The Defense Department is shelving its work on neutral particle beams as it advances other directed energy weapons, the Department of Defense’s top research official said on Wednesday.
Given limited funding, DoD is focusing on nearer term applications of various directed energy weapons that puts lasers and microwaves first, Undersecretary of Defense for Research and Engineering Mike Griffin said during the annual Defense News Conference today.
“We’re deferring work on neutral particle beams for indefinitely, it’s just not near enough term,” Griffin said.
Since the department does not have enough money for everything it might want to do, they are focusing on getting lasers to a higher power. “We’re focusing on nearer term applications of directed energy, particularly lasers of higher power than we currently have. We’re in the tens of kilowatts realm and we need to be in at least the hundreds of kilowatts realm and we are prioritizing that,” Griffin continued.

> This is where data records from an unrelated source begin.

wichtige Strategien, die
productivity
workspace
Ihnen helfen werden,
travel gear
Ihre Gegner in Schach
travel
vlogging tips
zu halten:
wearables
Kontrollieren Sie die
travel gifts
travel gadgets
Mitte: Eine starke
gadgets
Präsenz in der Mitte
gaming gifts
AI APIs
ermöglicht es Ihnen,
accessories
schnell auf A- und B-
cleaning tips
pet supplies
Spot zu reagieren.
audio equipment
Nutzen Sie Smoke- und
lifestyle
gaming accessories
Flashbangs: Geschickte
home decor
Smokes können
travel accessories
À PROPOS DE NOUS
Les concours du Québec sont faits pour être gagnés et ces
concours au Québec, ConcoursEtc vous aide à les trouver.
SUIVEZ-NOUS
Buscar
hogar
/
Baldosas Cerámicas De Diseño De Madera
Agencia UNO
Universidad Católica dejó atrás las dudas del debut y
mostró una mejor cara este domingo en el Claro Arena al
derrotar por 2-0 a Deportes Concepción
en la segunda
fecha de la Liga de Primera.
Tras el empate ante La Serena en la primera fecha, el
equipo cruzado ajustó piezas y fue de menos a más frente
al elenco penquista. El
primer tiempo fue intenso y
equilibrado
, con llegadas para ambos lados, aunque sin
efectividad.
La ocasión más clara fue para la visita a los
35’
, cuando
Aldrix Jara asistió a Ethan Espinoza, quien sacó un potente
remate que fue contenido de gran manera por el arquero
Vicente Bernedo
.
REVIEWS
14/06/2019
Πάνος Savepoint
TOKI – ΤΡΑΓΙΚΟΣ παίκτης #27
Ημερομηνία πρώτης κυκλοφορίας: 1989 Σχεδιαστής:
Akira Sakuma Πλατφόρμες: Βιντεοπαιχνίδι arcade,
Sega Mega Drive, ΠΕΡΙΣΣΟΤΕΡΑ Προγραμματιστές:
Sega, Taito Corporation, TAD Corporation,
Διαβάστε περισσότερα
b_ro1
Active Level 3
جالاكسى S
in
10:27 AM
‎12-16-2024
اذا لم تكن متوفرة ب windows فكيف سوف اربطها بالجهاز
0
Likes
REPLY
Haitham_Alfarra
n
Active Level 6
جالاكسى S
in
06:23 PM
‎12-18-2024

He argued, having been involved in directed energy for over three decades, “my own opinion is we need to get systems built and out onto weapons platforms so that we can see what they do, how they do it. We need better to understand the lethality of such systems.”
Griffin said DoD needs to work on better understanding beam control and scaling them up in practical ways.
For example, “if you have 250 kilowatts of laser power and you’re operating at best 50% efficiency, you have to figure out what to do with the other 250 kilowatts of heat. So there are a lot of practical problems with real world weapons systems.”
The move from particle beams shows a shift in Griffin’s thinking over the past year and a half in how to allocate directed energy resources.
In 2018, Griffin said he would be “very welcoming” of approaches that did not have as much focus in recent years or decades, like neutral particle beams and high power microwaves (Defense Daily, March 21, 2018).